Catastrophic rupture of lunar rocks: Implications for lunar rock size-frequency distributions

TL;DR

This study models lunar rock size distributions over time, revealing how impact shattering transforms distributions from power-law to exponential and enabling estimates of surface age and initial block abundance.

Contribution

The paper updates a lunar rock evolution model with new impact data and shattering functions, providing improved estimates of rock size distributions and surface ages.

Findings

Block size distributions evolve from power-law to exponential with age.

Impact shattering rates are roughly twice as fast as previous estimates.

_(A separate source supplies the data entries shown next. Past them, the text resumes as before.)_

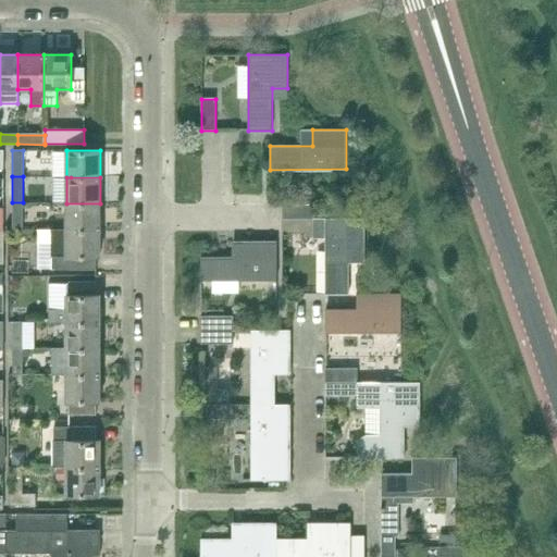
[(12,230),(23,230),(23,202),(12,202),(12,230)]
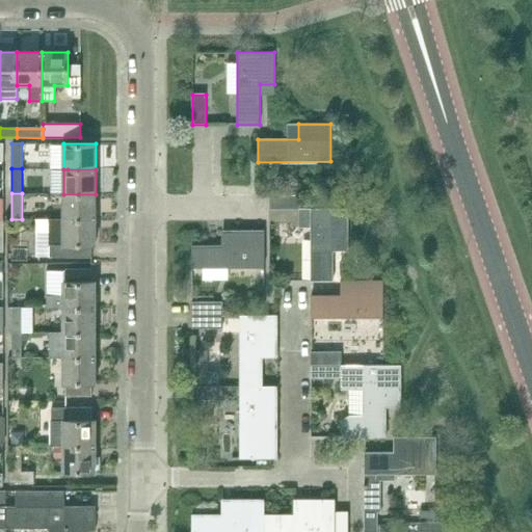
[(96,219),(96,194),(63,194),(63,219),(96,219)]
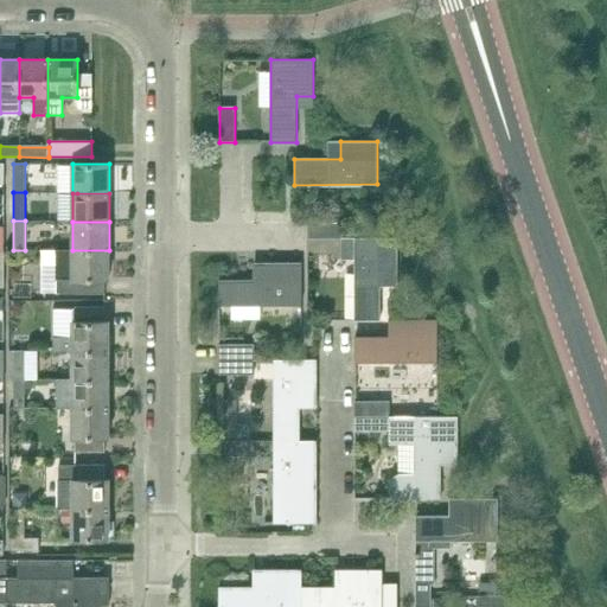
[(342,240),(342,224),(307,223),(307,238),(342,240)]
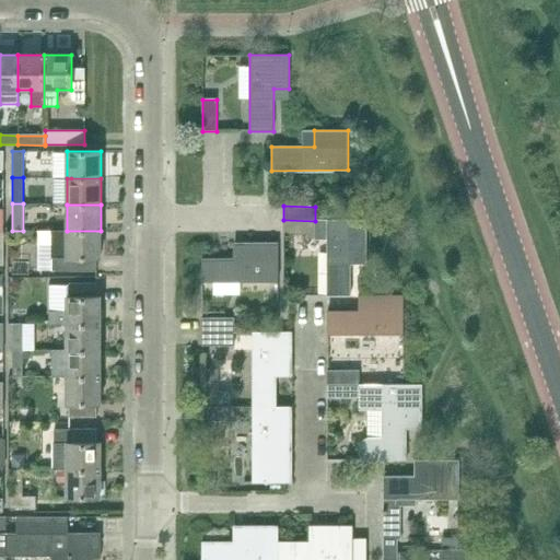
[(315,234),(315,221),(283,220),(283,234),(315,234)]
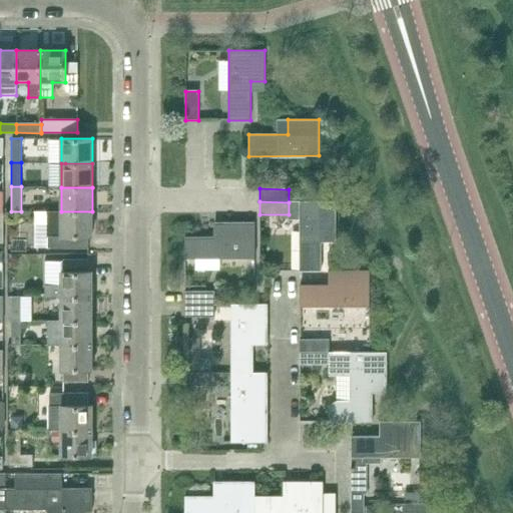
[(336,232),(336,201),(300,201),(300,271),(321,271),(322,242),(322,232),(336,232)]
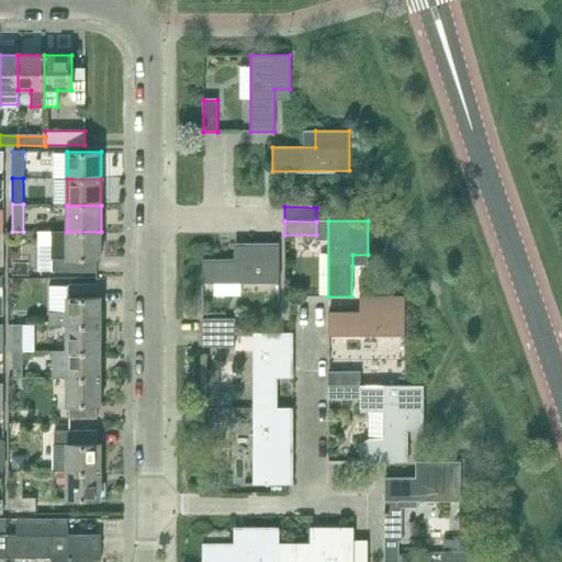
[(101,259),(101,232),(67,232),(38,232),(38,245),(52,245),(52,272),(96,272),(97,259),(101,259)]
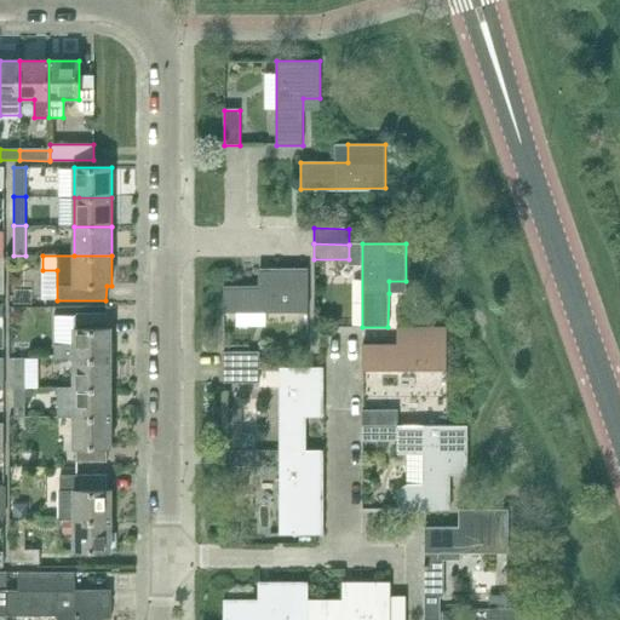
[(224,313),(308,313),(308,269),(270,269),(270,286),(223,286),(224,313)]
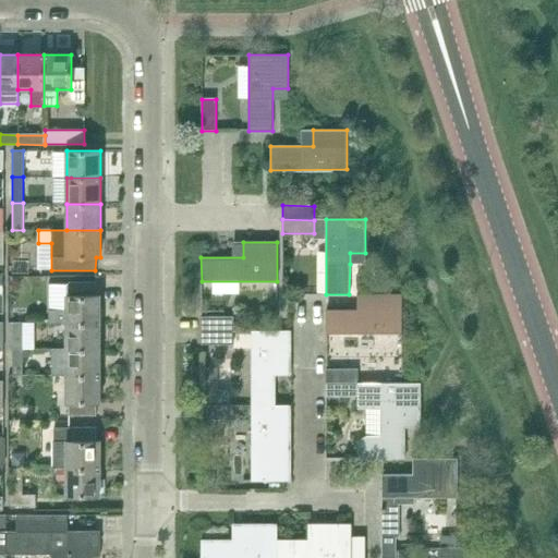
[(96,296),(96,282),(69,282),(69,296),(96,296)]
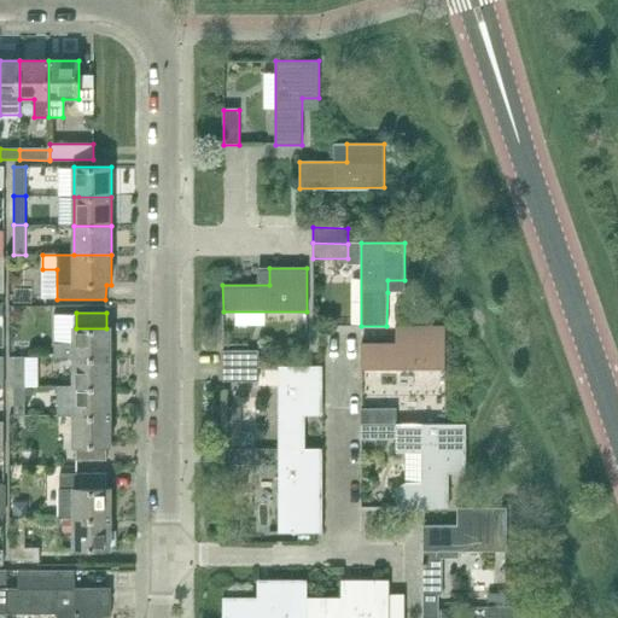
[(385,368),(445,369),(444,326),(407,326),(408,343),(385,343),(361,343),(361,369),(385,368)]
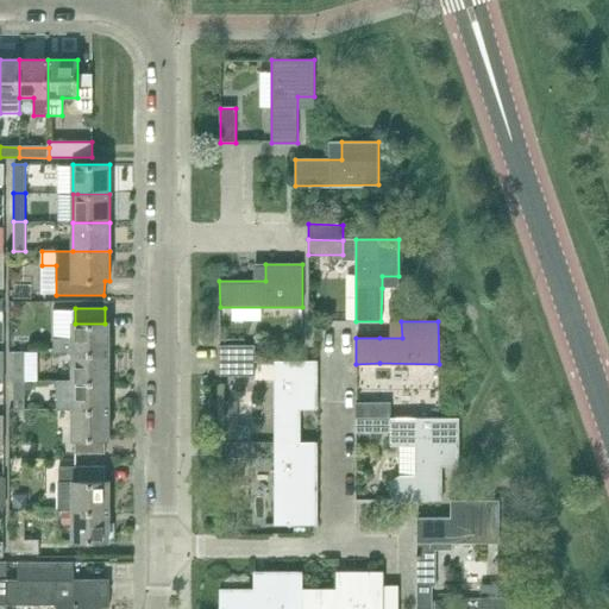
[(71,352),(110,353),(110,324),(105,324),(75,324),(71,324),(71,339),(56,339),(56,352),(71,352)]
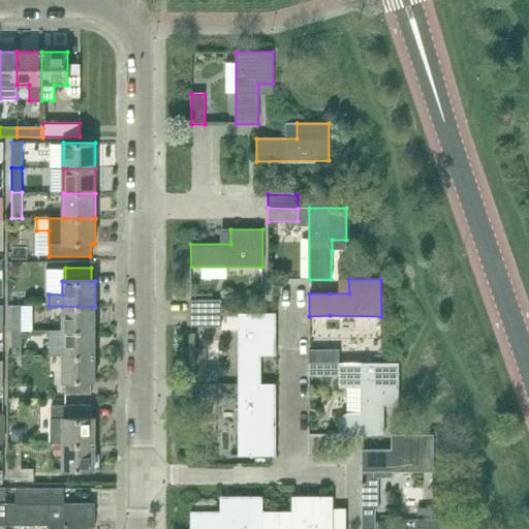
[(26,292),(11,292),(11,305),(26,305),(26,292)]
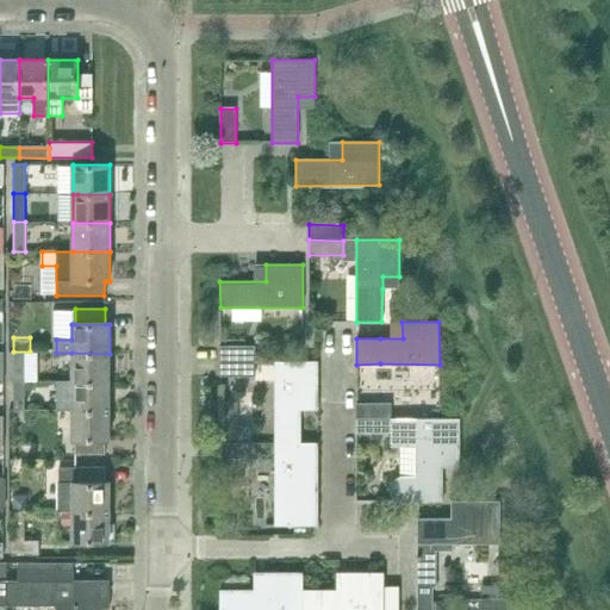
[(255,362),(255,347),(219,347),(219,362),(255,362)]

The model allows estimation of surface exposure ages from size-frequency data.

Abstract

Like many airless planetary surfaces, the surface of the Moon is scattered by populations of blocks and smaller boulders. These features decrease in abundance with increasing exposure time due to comminution by impact bombardment and produce regolith. Here we model the evolution of block size-frequency distributions by updating the model of Hoerz et al. (1975) with new input functions: the size-frequency distributions of cm-scale meteoroids observed over the last few tens of years and a rock impact shattering function. The impact shattering function is calibrated using measurements of a lunar block size-frequency distribution of known age. We find that cumulative block size-frequency distributions change with time from a power-law for young populations (<~50 Myr) to an exponential distribution for older populations. The new destruction rates are within the uncertainty of the original model, although, for sizes >5 cm, two times faster than the original best estimate. The faster rates are broadly consistent with observations reported by other studies. Since the input functions are known for small rock sizes, the rock abundance can be determined theoretically at sizes below the current image spatial resolution (0.5 m). Surface exposure age of block fields can be estimated together with the initial block abundance from the measurement of block size-frequency distributions.